Solnit and Crow provide accounts of people responding to crisis with solidarity and cooperation instead of violence, misanthropy, and alienation. In FWD, while the state is collapsing everywhere, the main characters are continually dealing with the issue of how to take care of one another and come to one another’s rescue. The group includes several families who are slowly learning to integrate and build a larger sense of identity with one another. There have been several episodes where characters are directly confronted with the question “who counts as family?”
Of course, the worry about the descent into barbarism continually looms for them as they work to build a community of care. The notion of the protection of the family is often part of fascist ideology and the need to use force to provide that protection is almost a given in that mindset. This attitude is represented in the character of Daniel, portrayed by Ruben Blades, who is depicted as a survivor of the Salvadoran civil wars of the 1980s (its not clear if he was part of the FMLN or Arena). It eventually comes out that he engaged in torture and the disappearing of victims. It is through his brutal interrogation of a captured solider that the main characters learn of the military’s plan to kill them all.
He is also the mastermind behind the plan to unleash a zombie horde that will overwhelm the remaining military personnel so that they can rescue their own missing family members. Daniel is a clear example of the disaster fascism of the zombie genre—he is willing to use violence to protect his own and he sneers at any displays of compassion and empathy as “weakness”. The interesting work of the series will be to see how it uses this character and whether it is able to transform him into something more liberatory.
And whether or not disaster capitalism will appear in FWD is also unclear. Halfway through the season, the character of Strand appears in one of the military holding cells.

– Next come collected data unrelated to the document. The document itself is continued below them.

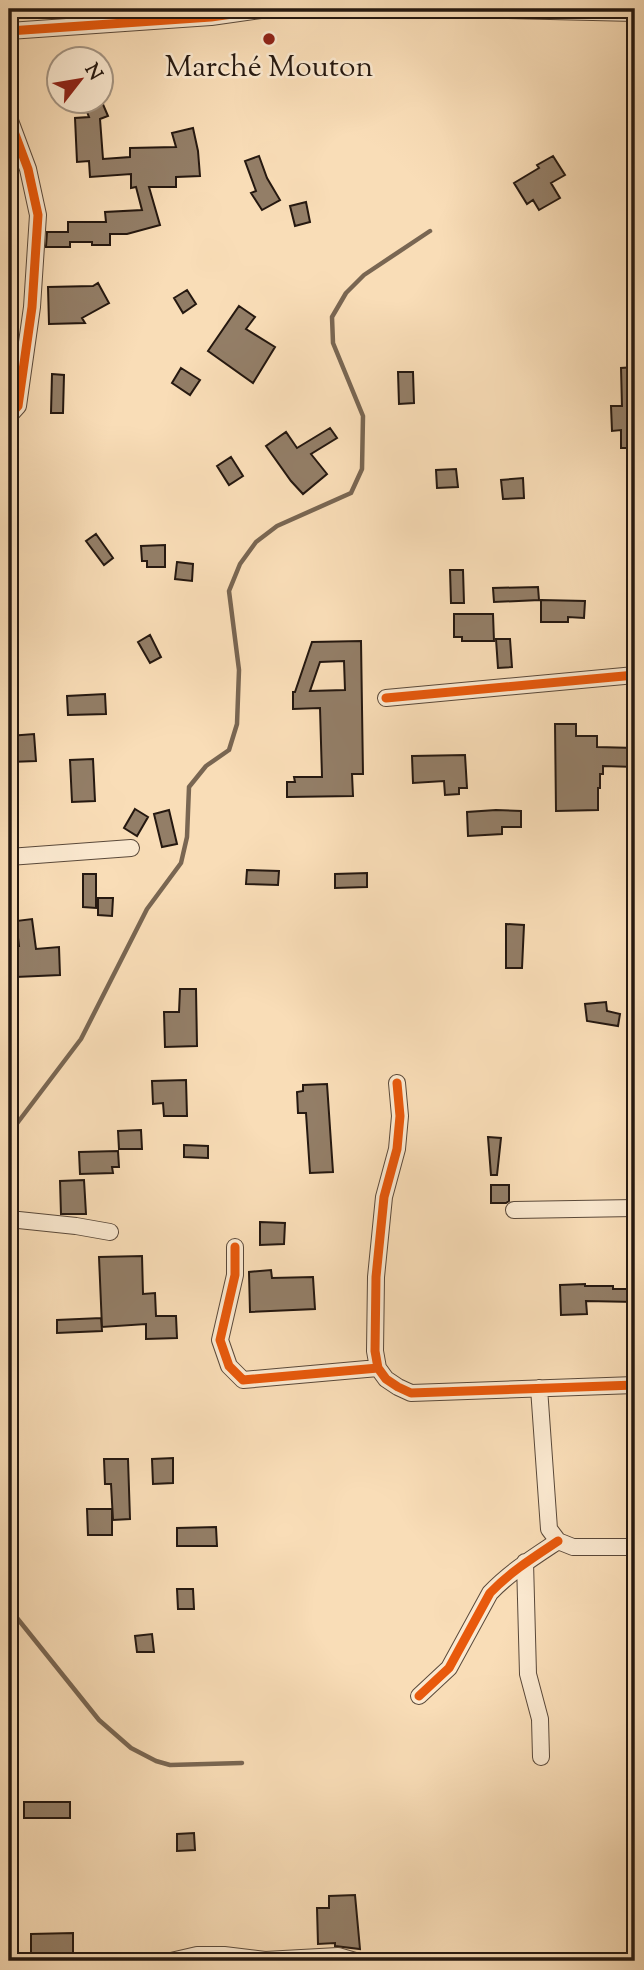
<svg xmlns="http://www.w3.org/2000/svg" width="644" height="1970" viewBox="0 0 644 1970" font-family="'Sorts Mill Goudy',serif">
<rect width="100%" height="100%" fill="#f9ddb7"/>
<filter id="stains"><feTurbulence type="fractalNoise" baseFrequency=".00286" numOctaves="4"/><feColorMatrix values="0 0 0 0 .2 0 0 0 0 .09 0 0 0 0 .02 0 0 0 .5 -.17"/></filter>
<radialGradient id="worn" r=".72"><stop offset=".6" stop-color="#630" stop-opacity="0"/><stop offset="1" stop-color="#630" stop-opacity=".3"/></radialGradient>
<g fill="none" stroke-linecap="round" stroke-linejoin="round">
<path stroke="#796652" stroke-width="4.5" d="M9 1134 81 1039 147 909 181 863 187 837 189 787 206 766 229 750 237 724 239 670 229 591 240 564 256 542 277 526 351 493 362 469 363 416 333 343 332 317 346 293 364 275 430 231
M9 1608 99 1720 131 1748 156 1761 170 1765 242 1763"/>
</g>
<path fill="#937e67" stroke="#251810" stroke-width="2" fill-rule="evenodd" d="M83 102H102L108 116 100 119 103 159 130 157V148L176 147 172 133 193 128 198 151 200 176 176 177V187H149L160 225 127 234H110V245H92V242H70V247H46L47 232H68V222H106L105 212 142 210 136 187 131 188V174L90 177 89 161 77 162 75 118 89 117Z
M259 156 267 178 280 200 262 210 251 193 256 191 245 161Z
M553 156 565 175 551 183 560 198 539 210 533 200 527 204 514 183 539 168 537 165Z
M306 202 310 222 295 226 290 206Z
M98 283 109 303 82 318 85 323 49 324 48 287 93 286Z
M187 290 196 304 183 313 174 298Z
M239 306 255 317 246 329 275 347 253 383 208 351Z
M635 367V448H621V430L612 431 611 406H622L621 368Z
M181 368 200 380 190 395 172 383Z
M398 372H413L414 403 399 404Z
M52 374 64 375 63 413H51Z
M330 428 337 438 311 454 327 474 303 494 291 481 266 446 286 432 297 448Z
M231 457 243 476 229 485 217 466Z
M456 469 458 487 437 488 436 470Z
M523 478 524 498 503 499 501 480Z
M96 534 113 558 104 565 86 541Z
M165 545V567H147V561H142L141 546Z
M177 562 193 564 192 581 175 579Z
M450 570H463L464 603H451Z
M538 587 539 600 494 602 493 588Z
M541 600 585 601 584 618 568 617V622H541Z
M454 614H493L494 641H462V637H454Z
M150 635 161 657 150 663 138 642Z
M496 639H510L512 667 498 668Z
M361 641 363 774H352L353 796 287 797V782H295L294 777H322L320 708 293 709V692H295L312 642ZM344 661 345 690 310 691 320 662Z
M105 694 106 714 68 715 67 696Z
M555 724H576V736H597V747L635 748V767L603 766V774H600V788H598V810L556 811Z
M34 734 36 761 10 762 9 736Z
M465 755 467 788H459V794L445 795 444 781 413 783 412 756Z
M93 759 95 801 72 802 70 760Z
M135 809 148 817 137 836 124 828Z
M169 810 177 844 162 847 154 814Z
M496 810 521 811V827H502V834L468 836 467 812Z
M247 870 279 871 278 885 246 884Z
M367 873V887L335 888V874Z
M83 874H96V908L83 907Z
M98 898H113L112 916 98 915Z
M32 919 36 949 59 947 60 975 16 977 13 946H19L16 921Z
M506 924 524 925 522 968H506Z
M180 989H196L197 1046 165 1047 164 1012H179Z
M606 1002 607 1011 620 1014 618 1026 587 1021 585 1004Z
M186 1080 187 1116H164L163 1103 153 1104 152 1081Z
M327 1084 333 1172 310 1173 306 1113H298L297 1092 303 1091V1085Z
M141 1130 142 1149H119L118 1131Z
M488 1137 501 1138 497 1175H491Z
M184 1145 208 1146V1158L184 1157Z
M118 1151 119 1167H112L113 1173 80 1174 79 1152Z
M84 1180 86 1214H61L60 1181Z
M491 1185H509V1201L506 1203H491Z
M260 1222 285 1223 284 1244 260 1245Z
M142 1256 143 1294 155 1293 156 1316H176L177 1338 146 1339V1324L102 1327 99 1257Z
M271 1270 272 1278 313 1277 315 1309 250 1312 249 1272Z
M585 1284V1286H613V1289H635V1302L586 1301 587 1314 561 1315 560 1285Z
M101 1318 102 1331 57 1333V1320Z
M173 1458V1483L153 1484 152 1459Z
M104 1459H128L130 1519 113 1520 111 1484H105Z
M87 1509H112V1535H88Z
M216 1527 217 1546H177V1528Z
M177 1589H193L194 1609H178Z
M152 1634 154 1652H137L135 1636Z
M24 1802H70V1818H24Z
M194 1833 195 1850 177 1851V1834Z
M355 1895 360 1949 335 1946V1943L318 1944 317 1908H329V1896Z
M73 1933V1957L31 1959V1934Z"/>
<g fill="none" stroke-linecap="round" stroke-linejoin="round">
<defs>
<path id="minor" d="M472 9 635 13
M9 31 211 17 268 9
M9 118 28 169 38 215 32 307 18 406 9 416
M386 698 635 675
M9 857 131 848
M397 1083 400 1116 397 1149 384 1197 376 1277 375 1351 378 1368 386 1379 398 1387 411 1393 635 1385
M514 1210 635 1208
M9 1219 76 1226 110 1232
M235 1247V1275L220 1340 229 1366 243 1380 378 1368
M539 1388 549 1529 558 1541 573 1547H635
M525 1562 528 1674 540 1719 541 1757
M419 1696 449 1668 490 1593C510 1572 534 1557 558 1541
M171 1961 197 1955H224L265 1960 338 1956 355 1961"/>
</defs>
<use href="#minor" stroke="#5a493a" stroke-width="18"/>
<use href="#minor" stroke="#fbe9d0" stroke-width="16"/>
<defs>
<path id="cycleway" d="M9 31 211 17 268 9
M9 118 28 169 38 215 32 307 18 406 9 416
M386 698 635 675
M397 1083 400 1116 397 1149 384 1197 376 1277 375 1351 378 1368 386 1379 398 1387 411 1393 635 1385
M235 1247V1275L220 1340 229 1366 243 1380 378 1368
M419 1696 449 1668 490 1593C510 1572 534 1557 558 1541"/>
</defs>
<use href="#cycleway" stroke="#fbe9d0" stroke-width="13"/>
<use href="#cycleway" stroke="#e8590c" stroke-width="9"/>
</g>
<circle fill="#8f2418" stroke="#fbe9d0" stroke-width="2.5" cx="269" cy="39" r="7"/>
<g text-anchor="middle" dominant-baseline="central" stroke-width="5" stroke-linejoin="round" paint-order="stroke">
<g font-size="30" fill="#251810" stroke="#fbe9d0">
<text x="269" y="68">Marché Mouton</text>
</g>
</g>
<rect width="644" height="1970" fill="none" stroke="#f9ddb7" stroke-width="35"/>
<rect x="10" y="10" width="623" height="1949" fill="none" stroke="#251810" stroke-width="3.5"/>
<rect x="18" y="18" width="609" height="1935" fill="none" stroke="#251810" stroke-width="2"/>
<g transform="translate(80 80) rotate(59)"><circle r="33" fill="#fbe9d0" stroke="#a59583" stroke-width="2"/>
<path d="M0-5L12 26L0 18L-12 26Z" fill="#8f2418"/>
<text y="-10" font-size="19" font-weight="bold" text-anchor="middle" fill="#251810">N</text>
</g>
<rect width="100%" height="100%" filter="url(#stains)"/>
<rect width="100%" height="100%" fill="url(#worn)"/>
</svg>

He is well dressed and able to gather information from his military captors by bribing them with his high priced jewelry. By the end of the series, he has joined the family and taken them to refuge in his luxurious mansion on the coast. There they have all the trappings of their former civilization: food, water, and electricity. Strand then makes it known that they can’t stay there and he is leaving to board a fully provisioned yacht. Presumably, season two will begin there. Strand’s character remains mysterious, but he does have the power to alter the story with his resources and he expresses glee at a thought of a world in which the current financial elites, with their “grande lattes and frequent flier miles…”, are swept aside for a new world order.
How FWD will pull apart and tease out these different approaches remains to be seen and it might very well be the case that it reverts to the right wing fantasy that permeates the post-apocalyptic imagination at this time. Yet, its refreshing to see something that at least hints that another world is possible in which mutual aid and solidarity in the absence of the state might be a foundation.